EPG Health Media operate 24 disease knowledge centres at www.epgonline.org with another 10 in development at any single point in time, so it’s easy to see one of the most vexing questions for our medical communications and content development team - the Pharma customer too - is what to include in a new disease knowledge centre, how can we make the next one a little different, bring something fresh to the topic and further engage our HCP audience…
There's no question a new treatment or approach adds focus to any healthcare communication story, but our doctor research reminds us of the kind of back to basics lessons that will resonate with those who run training courses in almost any sales environment.
Listen to your customer (in this case the customer is the doctor) and if you get the fundamentals right both the digital communications project and the all important sale will have legs.
A recent study of physician digital preferences by EPG Survey should remind us about the importance of the basics.
A sample of the 322,000+ EPG Online subscribers were asked how they viewed a newly launched knowledge centre - in terms of value, quality, structure etc.
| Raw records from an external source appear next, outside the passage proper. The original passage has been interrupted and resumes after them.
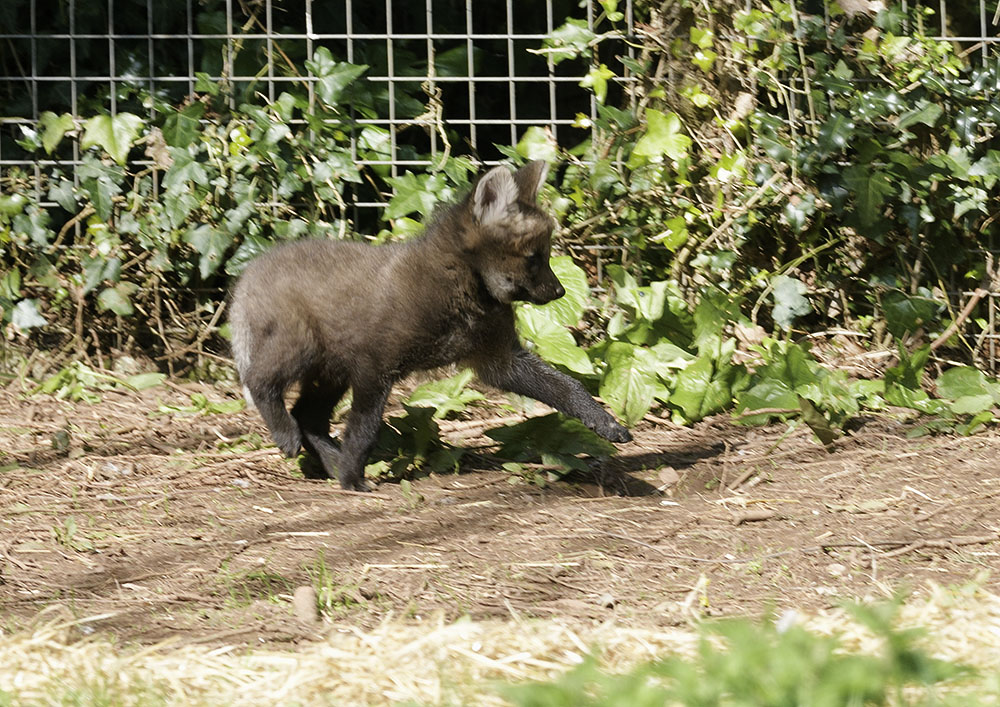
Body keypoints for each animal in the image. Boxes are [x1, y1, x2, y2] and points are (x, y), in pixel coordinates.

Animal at [229, 160, 630, 491]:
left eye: (545, 256)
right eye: (534, 258)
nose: (560, 291)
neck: (466, 290)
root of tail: (250, 271)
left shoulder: (499, 360)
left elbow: (568, 387)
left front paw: (606, 423)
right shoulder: (376, 365)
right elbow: (365, 429)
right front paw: (353, 478)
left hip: (331, 371)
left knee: (308, 417)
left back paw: (330, 462)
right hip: (304, 350)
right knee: (261, 382)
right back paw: (290, 438)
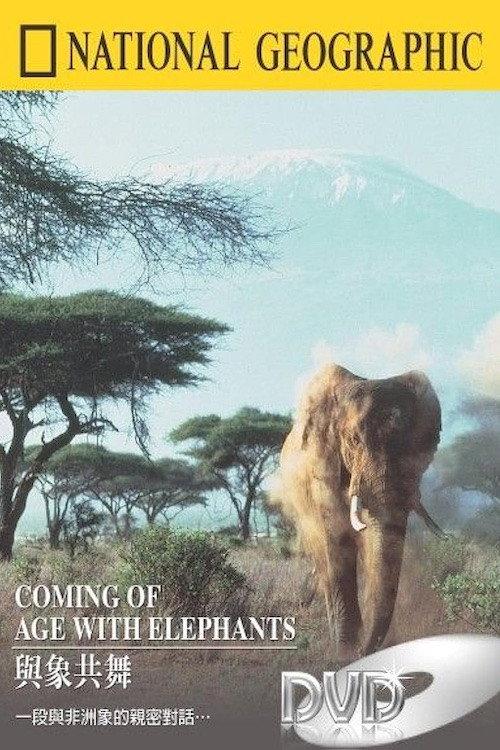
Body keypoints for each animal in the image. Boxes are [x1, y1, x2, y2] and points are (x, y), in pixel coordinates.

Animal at [272, 363, 443, 656]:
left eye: (415, 448)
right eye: (353, 440)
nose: (365, 651)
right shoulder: (323, 465)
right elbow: (336, 542)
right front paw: (344, 651)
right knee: (322, 556)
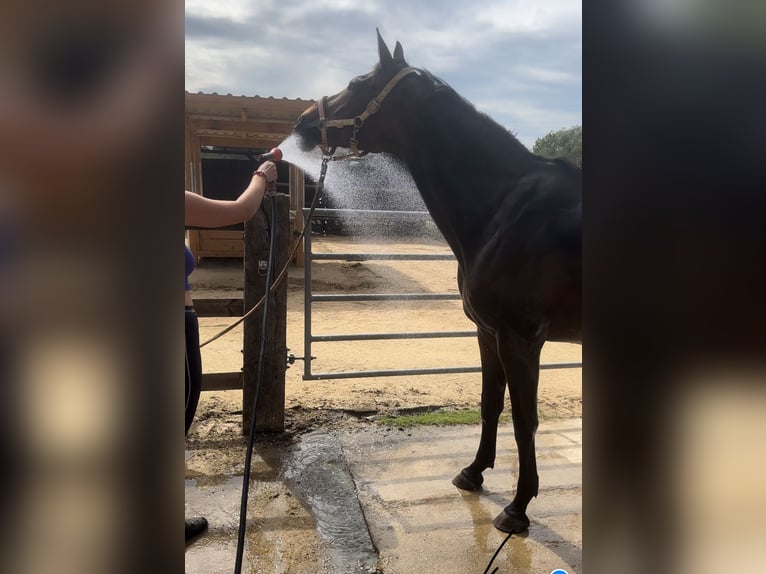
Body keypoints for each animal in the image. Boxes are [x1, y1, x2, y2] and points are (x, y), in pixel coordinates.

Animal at [294, 31, 584, 536]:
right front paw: (473, 473)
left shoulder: (521, 339)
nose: (305, 121)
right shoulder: (489, 335)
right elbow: (490, 404)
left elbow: (524, 419)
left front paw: (518, 508)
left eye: (357, 82)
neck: (505, 208)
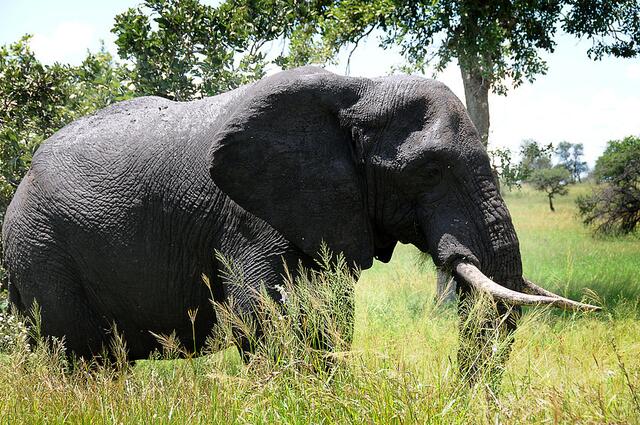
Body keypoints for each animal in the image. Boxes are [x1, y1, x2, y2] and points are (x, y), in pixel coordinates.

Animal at [2, 66, 597, 369]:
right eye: (429, 169)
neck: (362, 89)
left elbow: (330, 313)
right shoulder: (245, 215)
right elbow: (261, 314)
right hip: (40, 249)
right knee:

92% rated it somewhere between "above average" or "excellent" and "would recommend to a friend". That's great news for the development team, a sure sign they've come close to the mark in terms of overall content. But when the same doctors were asked how they thought we could further improve the content, 70% of respondents asked for additional diagnostic aids, patient resources and online disease management tools.
Okay, so you're thinking….hang on a second, aren't these the boring bits, we want to ring the bells about our brand?
Driving initial engagement through a useful story - for example a new treatment approach, or even a mature treatment with a different approach – provides a powerful call to action and will get market attention. Going on to place that “story” in an appropriate digital channel provides the opportunity to contact, but most would agree levering initial engagement and contact to a full blown relationship with the customer is key to long term success.
Part of what buys the long term relationship - web stickiness - is the ability to serve up good quality resources to support the brand story, resources that many marketeers have an abundance of in their digital archive - but rarely consider using in new web projects.
Some of EPG's most successful digital health projects have been about making the doctor aware of existing good quality diagnostic tools and resources, tools that are actually highly reliable and represent an excellent investment of their time.
So the "back to basics" lesson must surely be - consider what your audience wants, not what you think they want after one of those rigorous blue sky thinking sessions. If you are in any doubt, why not ask them?